Four ferry firms have landed government contracts worth a total of £77.6m to provide post-Brexit freight capacity.
Brittany Ferries, DFDS, P&O Ferries and Stena Line will have the job of ensuring medical supplies and other vital goods continue to get to the UK.
The government says it wants a smooth flow of freight “whatever the outcome of negotiations with the EU”,
The contracts will be in place for up to six months after the Brexit transition period ends on 31 December.
Freight operators have warned about potential delays to cross-Channel trade at major ports such as Dover and Folkestone from 1 January.
The government says it “continues to work with key local stakeholders and industry to prepare for the end of the transition period”.
The additional capacity will be on quieter ferry routes between mainland Europe and UK ports in Felixstowe, Harwich, Hull, Newhaven, Poole, Portsmouth, Teesport and Tilbury.
In 2018, the government awarded contracts worth a total of £87m to ferry companies for similar contracts, which were not needed in the end because Brexit was postponed.
The then Transport Secretary Chris Grayling faced calls to quit after it emerged one of the contracts, worth £13.8m, had gone to Seaborne Freight, a company which had never run a ferry service and had no trading history. Seaborne Freight recently went bust.
No money was paid to Seaborne Freight – but the Department for Transport paid Eurotunnel £33m in an out-of-court settlement after the firm claimed it had been unfairly overlooked for the work and that the contracts had been awarded in a “secretive” way.
The government said the latest ferry contracts have been awarded from a shortlist of “experienced freight operators” entering bids.
Chris Grayling’s successor, Grant Shapps, said: “As the transition period comes to an end, we are putting the necessary measures in place to safeguard the smooth and successful flow of freight.

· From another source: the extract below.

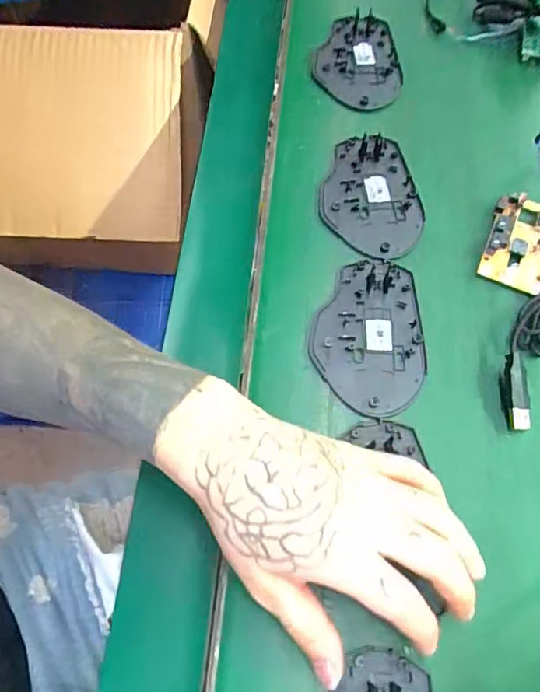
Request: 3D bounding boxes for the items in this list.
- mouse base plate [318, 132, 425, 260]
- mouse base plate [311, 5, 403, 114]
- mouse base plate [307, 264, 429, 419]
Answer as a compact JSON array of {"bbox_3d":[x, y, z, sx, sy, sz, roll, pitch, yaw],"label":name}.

“Securing these contracts ensures that irrespective of the outcome of the negotiations, life-saving medical supplies and other critical goods can continue to enter the UK from the moment we leave the EU.”
But Best for Britain, which campaigned against Brexit, questioned the wisdom of relying on ferry operators to secure essential medical supplies.
The campaign group’s chief executive Naomi Smith said: “Supply chains are already experiencing unprecedented levels of disruption due to Covid and a no-deal Brexit could create huge new logistical problems for medicine suppliers and those relying on them, particularly given how late these arrangements have been made.
“With time and money now in very short supply, the government would do well to channel its energy into securing an agreement with the EU to prevent the possibility of shortages in the new year.”